Transportation Funding Bill Contains Tax Collection Provisions
On December 4, President Obama signed into law the Fixing America’s Surface Transportation (FAST) Act. While the main purpose of the legislation is to provide funding through 2020 for highways and other transportation projects, the bill also contains several new provisions designed to recover unpaid taxes, including requirements that the Internal Revenue Service (IRS) use private debt collection agencies and that the U.S. State Department refrain from issuing or renewing passports for certain taxpayers with outstanding tax debts in excess of $50,000.
The $305-billion FAST Act provides five years of funding for highways and other surface transportation infrastructure, and is paid for primarily by the Federal gas tax, which is left unchanged at the 18.4-cent-per-gallon level set in 1993. As the projected revenues from the gas tax are insufficient to cover the infrastructure spending in the FAST Act, the tax collection provisions and additional offsets from other parts of the Federal budget were attached to the legislation.
The FAST Act adds a new section 7345 to the Internal Revenue Code, “Revocation or Denial of Passport in Case of Certain Tax Delinquencies,” which authorizes the Secretary of the Treasury to certify to the Secretary of State that a taxpayer has a “seriously delinquent tax debt” based on information provided by the Commissioner of Internal Revenue. This information can then be used by the Secretary of State to deny a passport application by the taxpayer, or to revoke a passport that has already issued. While the State Department is generally prohibited from issuing a passport in such a case, exceptions can be made in humanitarian or emergency situations.
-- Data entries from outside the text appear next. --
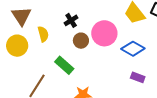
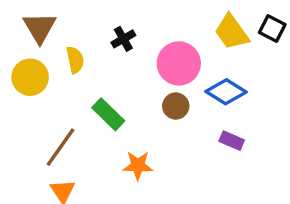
brown circle: (81, 41) -> (176, 106), moved

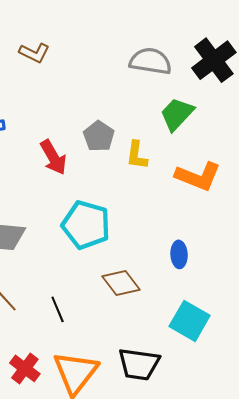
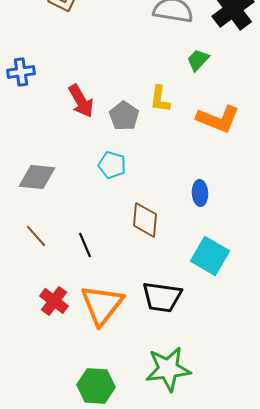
green trapezoid: (177, 114) -> (198, 60), size x0.7
gray pentagon: (99, 136) -> (124, 116), moved
cyan pentagon: (86, 225) -> (112, 165), size x0.6
brown diamond: (121, 283) -> (145, 220), turned 42

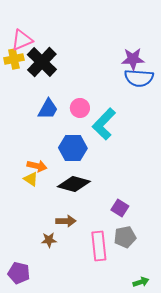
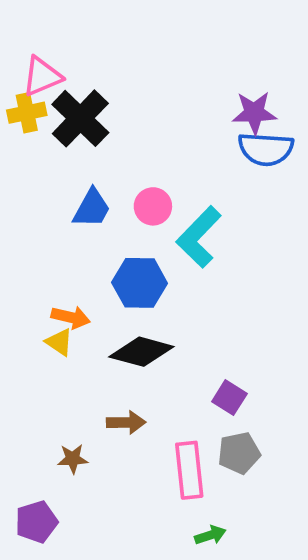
brown star: (49, 240) -> (73, 459), moved
purple pentagon: (19, 273) -> (36, 522), turned -30
green arrow: (141, 282) -> (210, 535), moved

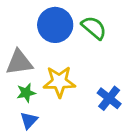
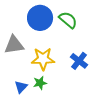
green star: (26, 93) -> (40, 83), moved
blue cross: (109, 98) -> (79, 61), moved

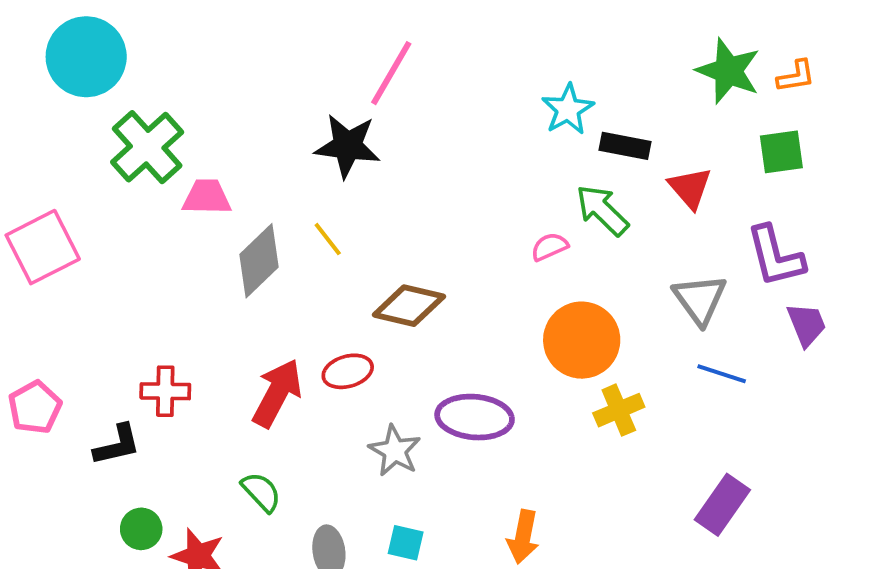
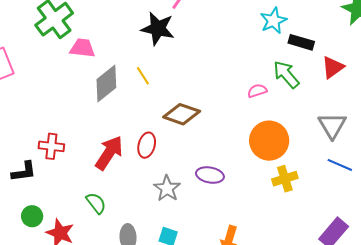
red triangle: (690, 188) -> (333, 67), turned 30
red ellipse: (348, 371) -> (147, 145), turned -65
purple ellipse: (475, 417) -> (210, 175), size x0.7

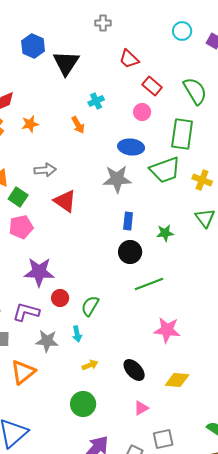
Under the new legislation, a seriously delinquent tax debt is defined as “an unpaid, legally enforceable Federal tax liability” in excess of $50,000 for which the taxpayer has already been notified by the Internal Revenue Service (IRS) of his or her collection due process (CDP) rights, or for which liens, levies, or final notices of liens or levies have been issued by the IRS. The $50,000 limit will be adjusted annually for inflation and cost of living, but is a cumulative amount, and not a per year limit. Exceptions apply if the tax debt is subject to an offer-in-compromise (OIC) or the balance is being paid through an installment agreement; or if collection action has been suspended because the taxpayer has requested a collection due process (CDP) hearing or has filed for innocent spouse relief. Thus, in practice this provision should affect only those taxpayers who have been issued notices by the IRS and have ignored their tax debts.
The possible loss of a passport will also be added to the list of matters that must be included in the notices the IRS sends to taxpayers to inform them of potential collection activities under Section 6320 or 6331, and the IRS will be required to notify the taxpayer when it sends a certification of serious delinquency to the Treasury Department. The legislation also includes a process through which individuals who no longer have a seriously delinquent tax debt can be decertified, and through which the IRS can correct erroneous certifications. Taxpayers may also be eligible for decertification if they pay their seriously delinquent tax debt in full, file for innocent spouse relief, or have an installment agreement or an offer-in-compromise accepted by the IRS.
The Government Accountability Office (GAO) had suggested implementing this measure in 2012, when it reported on the possibility of limiting or denying the issuance of passports to applicants with delinquent Federal tax debts. The GAO noted that Federal law permits the Secretary of State to deny or revoke the issuance of passports in certain circumstances, such as for delinquent child support obligations. The GAO argued that legislation applied to Federal tax debts could generate substantial collections of known unpaid Federal taxes and increase tax compliance for millions of Americans who hold passports.
Also under the FAST Act, Section 6306 is amended to require the IRS to enter into tax collection contracts with third parties for the collection of certain outstanding inactive tax receivables. The legislation defines inactive tax receivables as any tax receivable that has been removed from the IRS’s active inventory due to lack of resources or inability to find the taxpayer; for which more than one-third of the applicable limitation period has passed and no IRS employee has been assigned to collect the receivable; or that has been assigned for collection, but more than 365 days have passed without interaction with the taxpayer for purposes of furthering collection of the receivable.
However, tax receivables relating to pending or active offers in compromise or installment agreements, or that are under examination, litigation, levy, or criminal investigation, are not eligible for collection under qualified tax collection contracts. Other exceptions also apply, including for innocent spouses, deceased taxpayers, minors, taxpayers in designated combat zones, and victims of tax-related identity theft.